Quelle est la substance de ce raisonnement de Freigedank ? C’est : je hais les Juifs, je hais et je jalouse Mendelssohn et Meyerbeer, et je demande par conséquent qu’on anéantisse tous les Juifs. Celui qui n’est pas avec moi est un incapable, irréfléchi et insensible, il est lui aussi un Juif, et il doit être anéanti. – Est-ce que ce raisonnement peut sérieusement émaner d’un esprit sain et d’une âme humaine ? Non !

Lobe 1851 p. 56[19]

Notons au passage que l’utilisation d’un pseudonyme pour publier des articles dans la presse était à l’époque une pratique courante et ne signifiait pas nécessairement que l’auteur ne voulait pas être identifié. Le nom de Wagner n’apparaît par conséquent pas dans les réponses mentionnées ci-dessus.

En revanche, la publication en mars 1869 de la version augmentée du texte sous le titre Éclaircissements sur le judaïsme dans la musique (Aufklärungen über das Judenthum in der Musik ; Wagner 1912b) provoque un déluge de réactions : un article paru dans l’Allgemeine musikalische Zeitung en juillet de la même année dénombre au moins 25 recensions détaillées et huit publications séparées (il s’agit d’essais d’une longueur comprise entre 30 et 60 pages) parues en l’espace de trois mois (Anonyme 1869, p. 215). On peut s’interroger sur cette différence de traitement par rapport à l’article de 1850. Sans doute la célébrité désormais acquise par Wagner a-t-elle joué un rôle déterminant. À cela s’ajoute le fait que la question de l’émancipation des Juifs est entre-temps devenue un sujet dont on parle, notamment avec les discussions engagées au parlement de Prusse à propos d’une loi sur l’égalité des droits des Juifs qui sera votée en juillet 1869 (Nipperdey 2013, t. 2/1, p. 401).

Les « écrits de Zurich » (1849-1851)

C’est surtout avec les « écrits de Zurich » sur la réforme de l’opéra que se crée un véritable espace médiatique autour des écrits du compositeur Richard Wagner.
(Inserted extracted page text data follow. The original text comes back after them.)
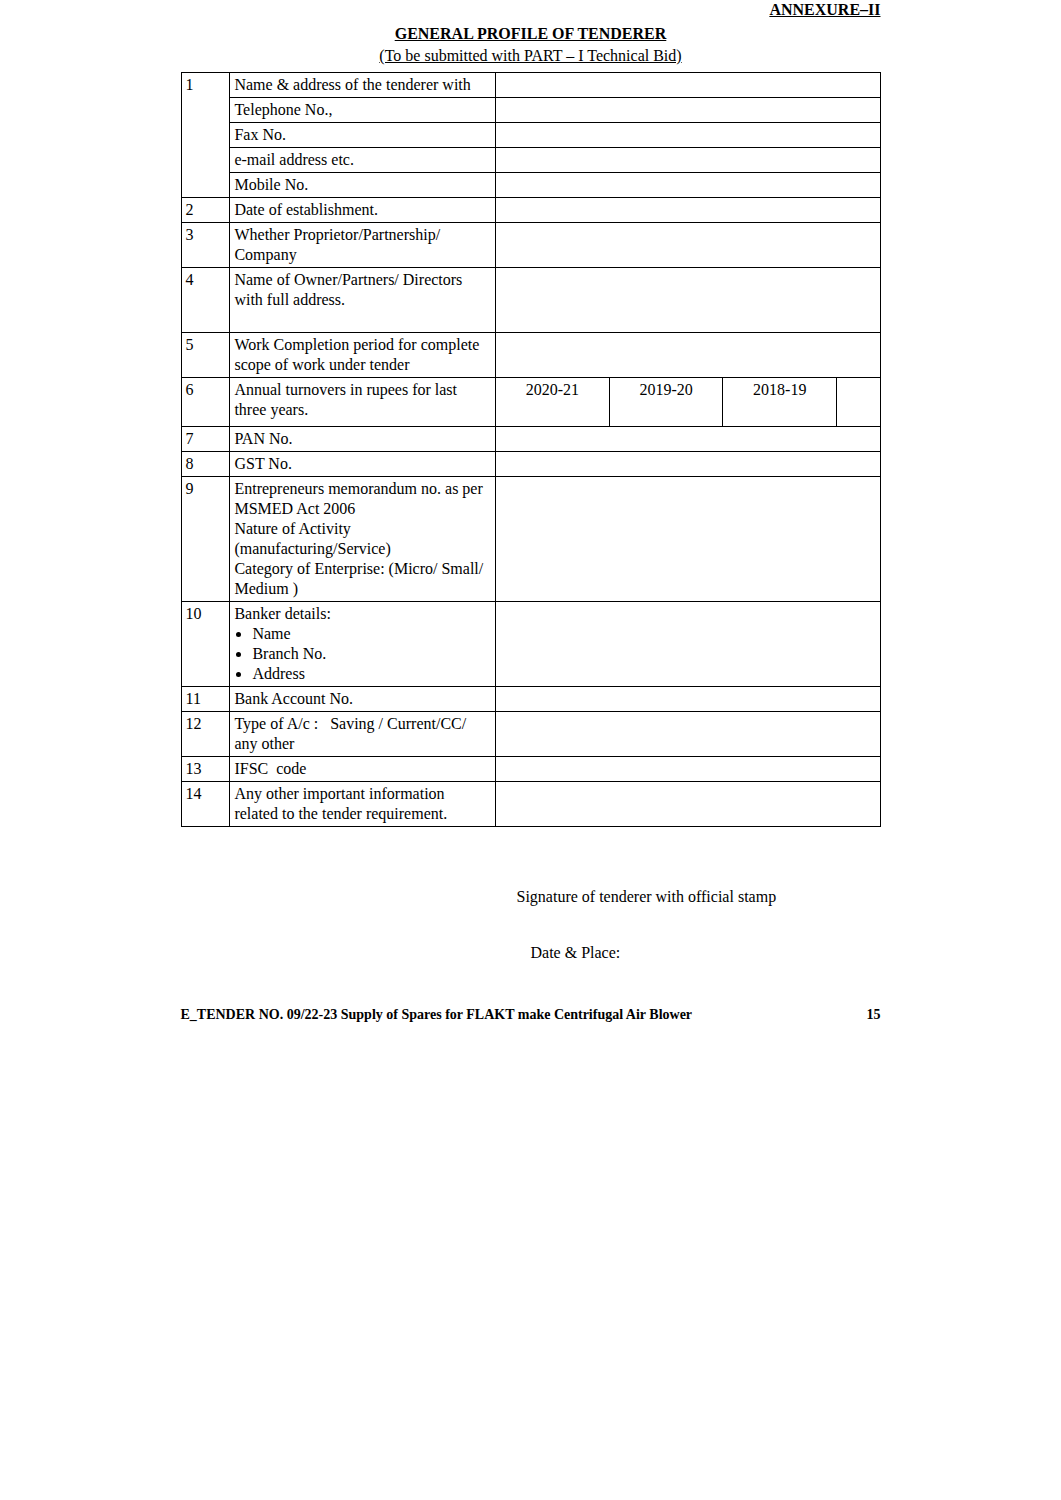ANNEXURE–II
GENERAL PROFILE OF TENDERER
(To be submitted with PART – I Technical Bid)
| 1 | Name & address of the tenderer with | |
| Telephone No., | |
| Fax No. | |
| e-mail address etc. | |
| Mobile No. | |
| 2 | Date of establishment. | |
| 3 | Whether Proprietor/Partnership/ Company | |
| 4 | Name of Owner/Partners/ Directors with full address. | |
| 5 | Work Completion period for complete scope of work under tender | |
| 6 | Annual turnovers in rupees for last three years. | / 2020-21 / 2019-20 / 2018-19 / / |
| 7 | PAN No. | |
| 8 | GST No. | |
| 9 | Entrepreneurs memorandum no. as per MSMED Act 2006 Nature of Activity (manufacturing/Service) Category of Enterprise: (Micro/ Small/ Medium ) | |
| 10 | Banker details: Name Branch No. Address | |
| 11 | Bank Account No. | |
| 12 | Type of A/c : Saving / Current/CC/ any other | |
| 13 | IFSC code | |
| 14 | Any other important information related to the tender requirement. | |
Signature of tenderer with official stamp
Date & Place:
E_TENDER NO. 09/22-23 Supply of Spares for FLAKT make Centrifugal Air Blower 15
Ces écrits, qui ont d’emblée fait apparaître de profonds clivages parmi leurs premiers lecteurs, ont logiquement fait l’objet de nombreux commentaires à la fois dans la presse généraliste et spécialisée et dans les ouvrages consacrés à la musique et à l’esthétique musicale qui fleurissaient en ce milieu de xixe siècle. Nous ne nous étendrons pas ici sur la réception des idées théoriques de Wagner dans les essais esthétiques et ouvrages de musicologie et d’histoire de la musique ; on constate toutefois, à la lecture des publications de Friedrich Theodor Vischer, d’Eduard Hanslick, d’Eduard Krüger, d’Adolf Bernhard Marx, d’August Wilhelm Ambros ou de Franz Brendel, que ce sont au moins autant les écrits réformateurs du compositeur que sa production musicale qui retiennent l’attention des esthéticiens et musicographes de l’ère post-hégélienne. Certains même – nous pensons au philosophe post-hégélien Friedrich Theodor Vischer ou au théoricien du formalisme Robert von Zimmermann – ne connaissaient manifestement Wagner qu’à travers ses écrits théoriques.
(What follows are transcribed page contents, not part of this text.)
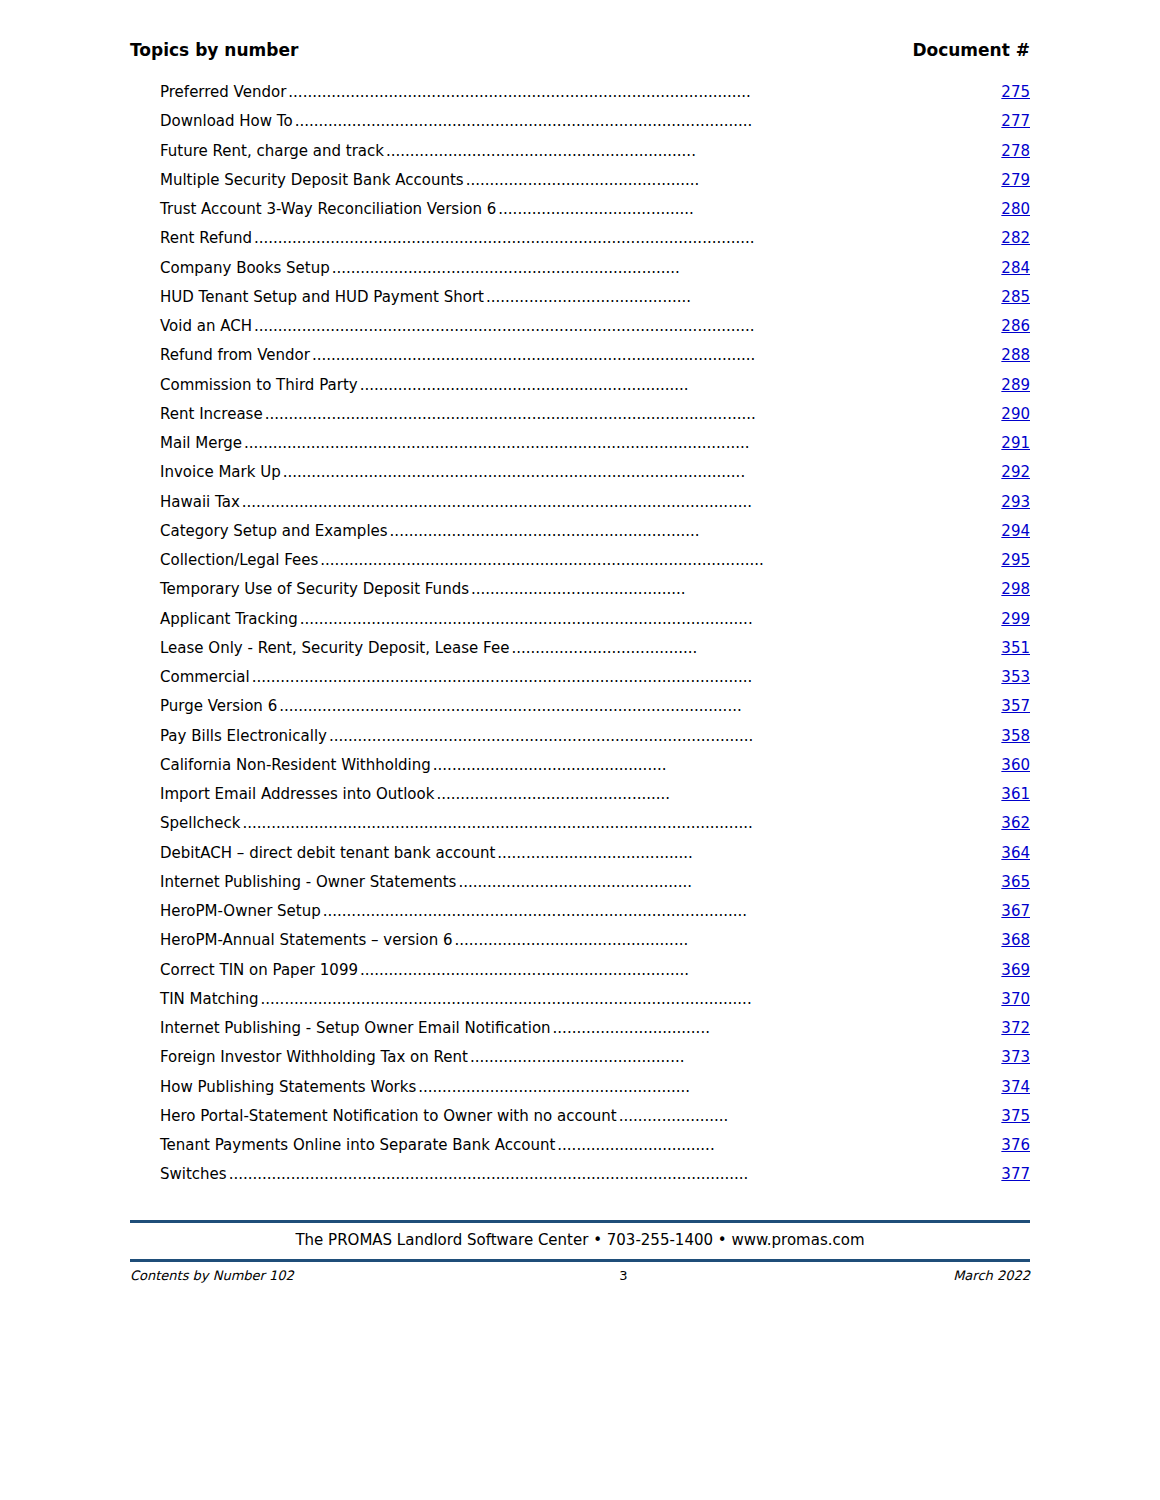Topics by number Document #
Preferred Vendor................................................................................................. 275
Download How To................................................................................................ 277
Future Rent, charge and track................................................................. 278
Multiple Security Deposit Bank Accounts................................................. 279
Trust Account 3-Way Reconciliation Version 6......................................... 280
Rent Refund......................................................................................................... 282
Company Books Setup......................................................................... 284
HUD Tenant Setup and HUD Payment Short........................................... 285
Void an ACH......................................................................................................... 286
Refund from Vendor............................................................................................. 288
Commission to Third Party..................................................................... 289
Rent Increase....................................................................................................... 290
Mail Merge.......................................................................................................... 291
Invoice Mark Up................................................................................................. 292
Hawaii Tax........................................................................................................... 293
Category Setup and Examples................................................................. 294
Collection/Legal Fees............................................................................................. 295
Temporary Use of Security Deposit Funds............................................. 298
Applicant Tracking............................................................................................... 299
Lease Only - Rent, Security Deposit, Lease Fee....................................... 351
Commercial......................................................................................................... 353
Purge Version 6................................................................................................. 357
Pay Bills Electronically......................................................................................... 358
California Non-Resident Withholding................................................. 360
Import Email Addresses into Outlook................................................. 361
Spellcheck........................................................................................................... 362
DebitACH – direct debit tenant bank account......................................... 364
Internet Publishing - Owner Statements................................................. 365
HeroPM-Owner Setup......................................................................................... 367
HeroPM-Annual Statements – version 6................................................. 368
Correct TIN on Paper 1099..................................................................... 369
TIN Matching....................................................................................................... 370
Internet Publishing - Setup Owner Email Notification................................. 372
Foreign Investor Withholding Tax on Rent............................................. 373
How Publishing Statements Works......................................................... 374
Hero Portal-Statement Notification to Owner with no account....................... 375
Tenant Payments Online into Separate Bank Account................................. 376
Switches............................................................................................................. 377
The PROMAS Landlord Software Center • 703-255-1400 • www.promas.com
Contents by Number 102 3 March 2022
Nous entendons ici par « espace médiatique » l’émergence d’une sorte de forum de discussion virtuel où l’on peut identifier des problématiques récurrentes auxquelles un certain nombre d’articles s’intéresse en essayant de leur trouver des réponses à chaque fois différentes, et en prenant position les uns par rapport aux autres : ce phénomène contribue à créer un espace médiatique en ce sens où la communication ne circule pas uniquement verticalement, à savoir de l’artiste au lecteur par l’intermédiaire du journaliste, mais également horizontalement, entre les différentes publications. Plusieurs articles introduisent d’ailleurs leur sujet en justifiant leur prise de parole par la nécessité de répondre à telle ou telle autre publication dont, bien évidemment, ils ne partagent pas entièrement les analyses.
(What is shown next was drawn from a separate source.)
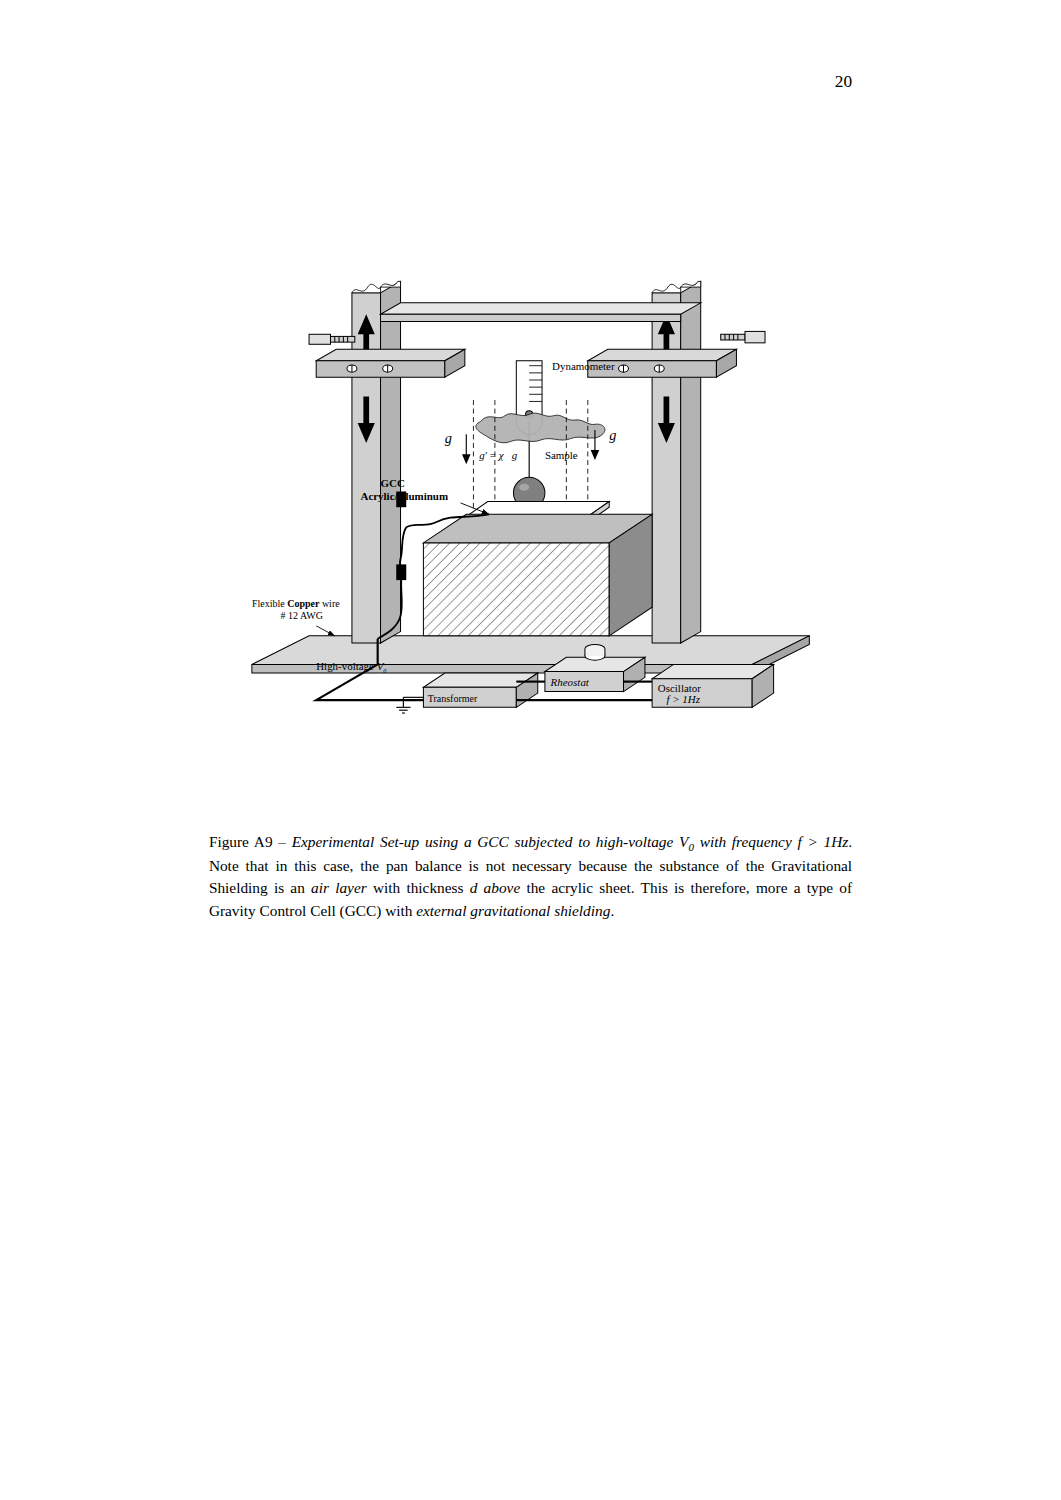20
Dynamometer g g g′ = χ g Sample GCC Acrylic/Aluminum Flexible Copper wire # 12 AWG High-voltage V0 Transformer Rheostat Oscillator f > 1Hz
Figure A9 – Experimental Set-up using a GCC subjected to high-voltage V0 with frequency f > 1Hz. Note that in this case, the pan balance is not necessary because the substance of the Gravitational Shielding is an air layer with thickness d above the acrylic sheet. This is therefore, more a type of Gravity Control Cell (GCC) with external gravitational shielding.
Prenons comme exemple les Écrits sur l’art de Richard Wagner (Richard Wagner’s Schriften über Kunst), série de neuf articles publiés par Uhlig entre août 1850 et avril 1852, qui constituent l’une des premières publications journalistiques d’envergure ayant oeuvré à la popularisation des textes de Wagner. L’auteur y présente en particulierL’art et la révolution, l’Ébauche d’organisation d’un théâtre national allemand pour le Royaume de Saxe ainsi qu’Opéra et drame (voir Uhlig 1851 et 1850-1852). D’emblée, les articles sont présentés comme une réponse argumentée aux commentaires publiés par un journal de Dresde dont le titre n’est pas précisé, et qui s’en serait pris à Wagner en lui reprochant son manque de propositions concrètes pour réformer l’opéra, et surtout sa remise en cause du christianisme. L’article auquel Uhlig fait allusion est sans doute une recension de L’art et la révolution parue dans le Dresdner Journal und Anzeiger. Il y est dit que Wagner semble vouloir « transformer les pierres des barricades de Dresde en pierres de construction pour la cathédrale de l’avenir[20] » (Anonyme 1849a, p. 2152a), et le journaliste met en parallèle le projet du compositeur de faire revivre l’art antique et ses projets révolutionnaires. Il explique notamment que lorsque Wagner parle d’Apollon, il faut comprendre en réalité August Röckel, qui était un révolutionnaire proche de Mikhaïl Bakounine et a fait découvrir à Wagner les idées des premiers socialistes français. L’article du Dresdner Journal und Anzeiger est également commenté dans la revue Signale für die musikalische Welt, qui en cite de larges extraits (Anonyme 1849b, p. 349). Et il trouve également un écho plus diffus dans un papier consacré à L’art et la révolution par la Deutsche Allgemeine Zeitung de Leipzig et qui, développant un argumentaire analogue, critique à la fois la collusion entre le projet de réforme de l’opéra et la remise en cause de l’ordre public et étatique (Wagner chercherait à instrumentaliser la révolution à des fins carriéristes) et explique que le retour à l’Antiquité voulu par Wagner ne serait en réalité qu’un masque destiné à dissimuler une haine du christianisme qui, selon le journaliste, serait de nature « plus orientale qu’hellénique[21] » (Anonyme 1850c, p. 117).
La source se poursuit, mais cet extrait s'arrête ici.